La redescente dans le Cottonwood wash est facilitée par le fait que j’emprunte maintenant le sentier « officiel ». Effectivement, c’est beaucoup plus facile comme ça, même si ça reste très raide.
Je reprends la Cottonwood road dans l’autre sens, sans pick-up providentiel cette fois. A peine une demi-heure plus tard, je retrouve l’endroit où j’étais remonté sur la piste et je m’engage à nouveau dans la pampa en espérant ne pas trop m’y égarer.
Très vite, je remarque des traces de sabots récents dans le sol de terre meuble. Ce sont certainement ceux du cheval de Nancy, la femme qui m’a accompagné au début de mon périple. Et ça, c’est un vrai coup de bol ! Je n’ai qu’à les suivre pour retourner le plus directement possible à l’entrée du canyon. Voilà qui va m’économiser pas mal de forces et de concentration.

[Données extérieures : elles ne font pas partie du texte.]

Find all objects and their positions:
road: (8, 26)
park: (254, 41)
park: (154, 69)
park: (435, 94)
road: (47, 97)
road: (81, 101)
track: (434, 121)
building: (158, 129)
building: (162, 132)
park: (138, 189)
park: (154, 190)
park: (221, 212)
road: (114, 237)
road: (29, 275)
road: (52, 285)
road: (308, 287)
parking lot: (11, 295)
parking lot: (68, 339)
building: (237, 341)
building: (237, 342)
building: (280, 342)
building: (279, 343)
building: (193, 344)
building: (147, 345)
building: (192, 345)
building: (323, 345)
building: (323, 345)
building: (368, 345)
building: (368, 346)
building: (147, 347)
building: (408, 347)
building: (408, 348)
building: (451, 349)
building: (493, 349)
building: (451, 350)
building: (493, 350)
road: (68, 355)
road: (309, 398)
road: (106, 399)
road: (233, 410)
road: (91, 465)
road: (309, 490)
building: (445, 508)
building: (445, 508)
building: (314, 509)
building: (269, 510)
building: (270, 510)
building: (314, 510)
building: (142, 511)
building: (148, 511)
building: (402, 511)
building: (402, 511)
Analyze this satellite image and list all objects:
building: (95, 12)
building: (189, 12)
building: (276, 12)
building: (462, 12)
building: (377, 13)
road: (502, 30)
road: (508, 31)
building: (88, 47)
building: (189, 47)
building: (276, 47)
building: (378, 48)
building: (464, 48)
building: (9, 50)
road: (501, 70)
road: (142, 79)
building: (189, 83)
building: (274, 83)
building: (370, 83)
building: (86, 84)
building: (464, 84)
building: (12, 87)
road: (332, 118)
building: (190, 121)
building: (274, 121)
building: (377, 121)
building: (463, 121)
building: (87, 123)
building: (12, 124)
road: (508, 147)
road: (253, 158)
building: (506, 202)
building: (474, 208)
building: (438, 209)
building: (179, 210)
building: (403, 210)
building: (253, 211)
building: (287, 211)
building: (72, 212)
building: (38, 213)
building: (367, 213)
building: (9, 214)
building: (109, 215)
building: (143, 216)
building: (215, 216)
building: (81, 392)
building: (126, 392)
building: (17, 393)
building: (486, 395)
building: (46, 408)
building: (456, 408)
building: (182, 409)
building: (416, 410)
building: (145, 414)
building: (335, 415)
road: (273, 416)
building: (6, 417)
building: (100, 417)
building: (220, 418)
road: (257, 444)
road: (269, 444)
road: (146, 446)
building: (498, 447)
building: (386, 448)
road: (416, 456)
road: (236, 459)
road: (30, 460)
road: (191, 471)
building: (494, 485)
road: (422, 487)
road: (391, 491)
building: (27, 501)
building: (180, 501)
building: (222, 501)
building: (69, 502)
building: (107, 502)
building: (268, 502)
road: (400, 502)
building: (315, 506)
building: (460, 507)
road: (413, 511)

C’est long mais je finis par déboucher devant la Paria river que je n’ai plus qu’à remonter pour retrouver mon véhicule et mon matelas. Seulement voilà, le soleil est couché depuis un bon moment et l’obscurité commence à s’installer. Quelques minutes à peine après mon entrée dans le canyon, il fait un noir d’encre et j’avance au jugé, à l’instinct, ce qui se complique à mesure que le canyon s’élargit et que les parois s’abaissent et s‘éloignent à la fois. Je me dis qu’il ne va pas être simple de distinguer la branche qui doit me ramener vers le cimetière. D’autant que dans la nuit, les pistes et les washs se ressemblent comme deux gouttes d’eau et que ma lampe frontale n’éclaire guère plus loin que le bout de mes pieds. Et que je me sens vraiment très fatigué. A un point tel que je suis obligé de m’arrêter pour vomir, ce qui me fait me sentir un peu mieux.
Je dois me rendre à l’évidence, je n’ai aucun point de repère et, à continuer d’avancer comme cela dans le noir, je risque de me perdre encore davantage. La seule solution est de ne plus bouger. Ce ne sera pas très agréable mais il y a pire que de devoir dormir sur le sable par une chaude nuit d’été.
C’est alors que j’aperçois des petites lumières rouges au loin, droit devant moi. Les phares arrière d’un véhicule. D’abord, je pense à une ronde des rangers. Je me dis qu’ils ont peut-être trouvé mon Santa Fe et qu’ils se demandent où je suis.
Je presse le pas pour les atteindre avant qu’ils ne s’éloignent. Pas la peine, le véhicule semble immobile.
J’arrive sur place et là, surprise ! Il s’agit de Sandy, la dame au cheval. Elle tentait de remonter la piste jusqu’à la route 89 et s’est engagée par erreur dans un wash qu’elle prenait pour une piste. Elle voudrait faire demi-tour mais la taille considérable de son attelage l’en empêche et elle se retrouve bloquée dans un carrefour étroit entre deux pistes et ce foutu wash.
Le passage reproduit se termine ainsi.